ALAMANCE COUNTY, N.C. (WGHP) — The book banning controversy has come to the Piedmont Triad.
The Burlington Times-News reported earlier this week that a group is working to get “obscene” books removed from libraries in the Alamance-Burlington School System. These complaints center around “Lawn Boy” by Jonathan Evison and the graphic novel “Gender Queer” by Maia Kobabe.
Who is involved?
Mamie and Anthony Brooks made the request, according to the Times-News. Mamie Brooks identifies herself as the director of the FACTS Task Force 2.0. The organization’s name is meant to harken to Lieutenant Governor Mark Robinson’s F.A.C.T.S. Task Force, described as “seeking to provide support for parents, teachers, and most importantly, students who are willing to stand up for North Carolina’s future by exposing indoctrination in the classroom.”
FACTS 2.0 Task Force can be found on Facebook, a page with a little over 200 followers. The page shares articles that relate to their stated objectives and memes.
According to the Burlington Times-News article, the Brooks’ got the list of books they’ve deemed obscene from the Pavement Education Project. The PEP describes itself as “a nonpartisan initiative to educate North Carolinians on a variety of issues. PEP participants share information so that citizens can make informed decisions about educating their children, caring for their families, and committing to issues in their communities.” Their website has a section titled “The Books” which divides a list of books into “Gender Books” and “Obscene Books.”
What are the books?

::::::::

#### The exercise
Continue the news report on the book complaints in the Alamance-Burlington School System, picking up after its heading "What are the books?"

#### Stored data

::::::::

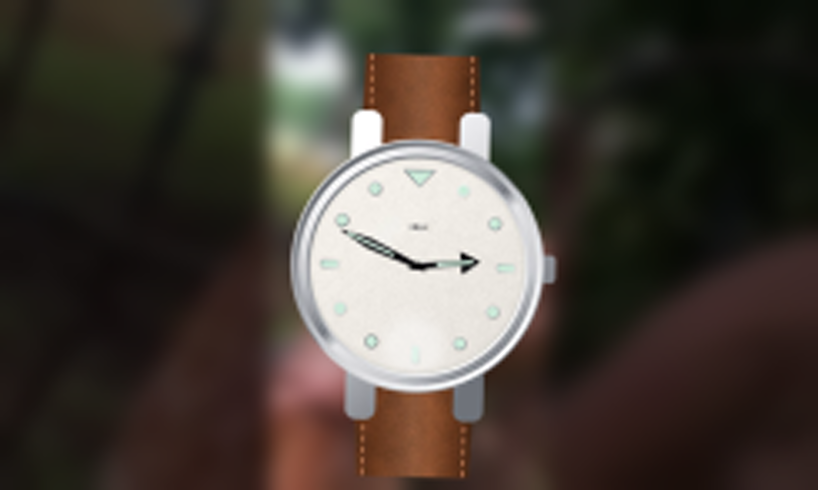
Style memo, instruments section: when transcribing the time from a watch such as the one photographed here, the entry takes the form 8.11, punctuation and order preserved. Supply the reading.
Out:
2.49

::::::::

#### Reply to the task
While Brooks did not specifically mention LGBTQ+ content, only referring to it as the “obscene books issue,” both books central to the complaint in Alamance County center on LGBTQ+ themes.
“Gender Queer” is a graphic novel by Maia Kobabe, which is a memoir about the author’s journey coming out as nonbinary and asexual, often cited as a good resource for young people struggling with gender or sexuality, or family trying to understand them. The novel deals with a wide range of topics from coming out to pap smears to trauma, and does have some sexual content.
“Lawn Boy” by Jonathan Evison is a coming of age story about “a young man determined to achieve the American dream of happiness and prosperity — who just so happens to find himself along the way.” The main character, Mike, is gay and the book deals with his struggles around that as well as struggles with poverty and classism. According to the Washington Post, much of the controversy around the books stems from a character, as an adult, remembering a “sexual encounter” he had as a child, with another child, which critics call “pedophilia.”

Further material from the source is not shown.